Document extract

- Opening Delimiter -

Defund the police?

Crazy, right? Yet, here's an example that you're benefiting from right now.


Until the 70s, ambulance services were generally run by local police and fire departments. There was no law requiring medical training beyond basic first-aid and in many cases the assignment of ambulance duty was used as a form of punishment. 



As you can imagine, throwing people with medical emergencies into the back of a paddy wagon produced less than spectacular health outcomes. 


Now imagine how much worse it became when disgruntled white police officers were demoted to ambulance duty in black neighborhoods.


The response was so problematic (or non-existent) that in 1967, leaders in one of Pittsburgh’s black communities, the Hill District, created Freedom House Ambulance Services and approached Peter Safar, a doctor at the University of Pittsburgh, who a few years earlier had lost his 12-year-old daughter to an acute asthma crisis. 


With a shared purpose of improving emergency medical response, Safar trained 25 black men from that neglected community––many of whom did not have a high school diploma––as emergency medical technicians, skilled in this new thing called CPR.

- Closing Delimiter -

Your goal
Carry on the piece about Freedom House Ambulance Services from the point where it stops. The rows have nothing to do with this.

Given data

- Opening Delimiter -

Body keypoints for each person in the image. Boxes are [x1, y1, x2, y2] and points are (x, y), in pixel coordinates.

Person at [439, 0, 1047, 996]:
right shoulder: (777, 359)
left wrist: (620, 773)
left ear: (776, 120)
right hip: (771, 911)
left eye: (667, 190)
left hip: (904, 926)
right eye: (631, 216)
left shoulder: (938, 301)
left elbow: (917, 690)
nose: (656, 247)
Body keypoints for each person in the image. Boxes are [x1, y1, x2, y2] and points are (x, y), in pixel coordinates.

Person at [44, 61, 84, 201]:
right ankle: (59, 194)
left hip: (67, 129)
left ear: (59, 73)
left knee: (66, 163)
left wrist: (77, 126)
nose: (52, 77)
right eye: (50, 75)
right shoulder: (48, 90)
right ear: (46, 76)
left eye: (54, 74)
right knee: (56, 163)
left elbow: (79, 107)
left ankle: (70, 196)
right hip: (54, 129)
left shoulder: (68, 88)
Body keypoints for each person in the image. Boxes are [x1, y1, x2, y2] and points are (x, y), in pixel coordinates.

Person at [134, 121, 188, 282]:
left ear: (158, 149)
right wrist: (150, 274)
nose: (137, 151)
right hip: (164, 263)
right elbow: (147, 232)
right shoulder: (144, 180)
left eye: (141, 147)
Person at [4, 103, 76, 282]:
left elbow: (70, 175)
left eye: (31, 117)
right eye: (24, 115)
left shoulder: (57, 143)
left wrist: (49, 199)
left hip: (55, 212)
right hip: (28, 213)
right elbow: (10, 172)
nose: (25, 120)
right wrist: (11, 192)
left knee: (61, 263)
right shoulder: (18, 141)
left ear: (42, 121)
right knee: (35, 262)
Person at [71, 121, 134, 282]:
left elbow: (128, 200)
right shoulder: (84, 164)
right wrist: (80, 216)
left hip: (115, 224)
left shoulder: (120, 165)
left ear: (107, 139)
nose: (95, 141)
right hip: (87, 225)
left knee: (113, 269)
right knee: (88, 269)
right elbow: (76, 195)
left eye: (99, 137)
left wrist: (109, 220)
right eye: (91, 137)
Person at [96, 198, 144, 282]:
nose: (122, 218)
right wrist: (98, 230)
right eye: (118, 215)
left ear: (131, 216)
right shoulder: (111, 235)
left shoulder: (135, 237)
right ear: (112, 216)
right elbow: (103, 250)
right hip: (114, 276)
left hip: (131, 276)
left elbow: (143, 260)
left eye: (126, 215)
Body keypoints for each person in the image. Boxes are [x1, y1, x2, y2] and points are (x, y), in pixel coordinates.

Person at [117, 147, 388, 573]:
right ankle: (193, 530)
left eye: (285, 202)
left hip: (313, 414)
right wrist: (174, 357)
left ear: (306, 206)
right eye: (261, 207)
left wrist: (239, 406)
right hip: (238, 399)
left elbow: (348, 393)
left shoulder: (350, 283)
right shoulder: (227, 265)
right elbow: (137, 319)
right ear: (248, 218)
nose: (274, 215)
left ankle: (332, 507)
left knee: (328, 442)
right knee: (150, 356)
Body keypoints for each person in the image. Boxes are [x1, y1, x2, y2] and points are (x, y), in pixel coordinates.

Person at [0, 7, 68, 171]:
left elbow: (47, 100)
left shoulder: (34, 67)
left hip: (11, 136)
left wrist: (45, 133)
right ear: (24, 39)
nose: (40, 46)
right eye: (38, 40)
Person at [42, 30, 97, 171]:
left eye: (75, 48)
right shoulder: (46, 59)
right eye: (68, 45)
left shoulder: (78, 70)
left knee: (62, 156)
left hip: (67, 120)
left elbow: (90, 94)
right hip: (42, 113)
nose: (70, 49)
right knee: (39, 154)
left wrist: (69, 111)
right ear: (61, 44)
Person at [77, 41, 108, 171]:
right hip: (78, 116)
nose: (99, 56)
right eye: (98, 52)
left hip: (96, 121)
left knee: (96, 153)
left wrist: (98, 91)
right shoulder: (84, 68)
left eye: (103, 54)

- Closing Delimiter -

Task response
With two donated police vehicles, Freedom House Ambulance Services began to save lives at such a rate, that they became the gold standard for emergency response training in the US and the model for EMTs we now take for granted. 


Freedom House paramedics were so dynamic in their ability to respond to the critically ill that the police often called them for high acuity cases in white neighborhoods.


Despite the success of FHAS, police and fire departments resisted retraining, so the city reallocated funds to create a separate EMT service. (A new mayor cut funding to Freedom House in 1975 and seized their assets, but that's another story). 


When people think defunding the police will lead to anarchy, they’re not understanding that change rarely happens from within, and that resources reallocated to community-based services can not only improve neglected neighborhoods, but create innovations that help us all.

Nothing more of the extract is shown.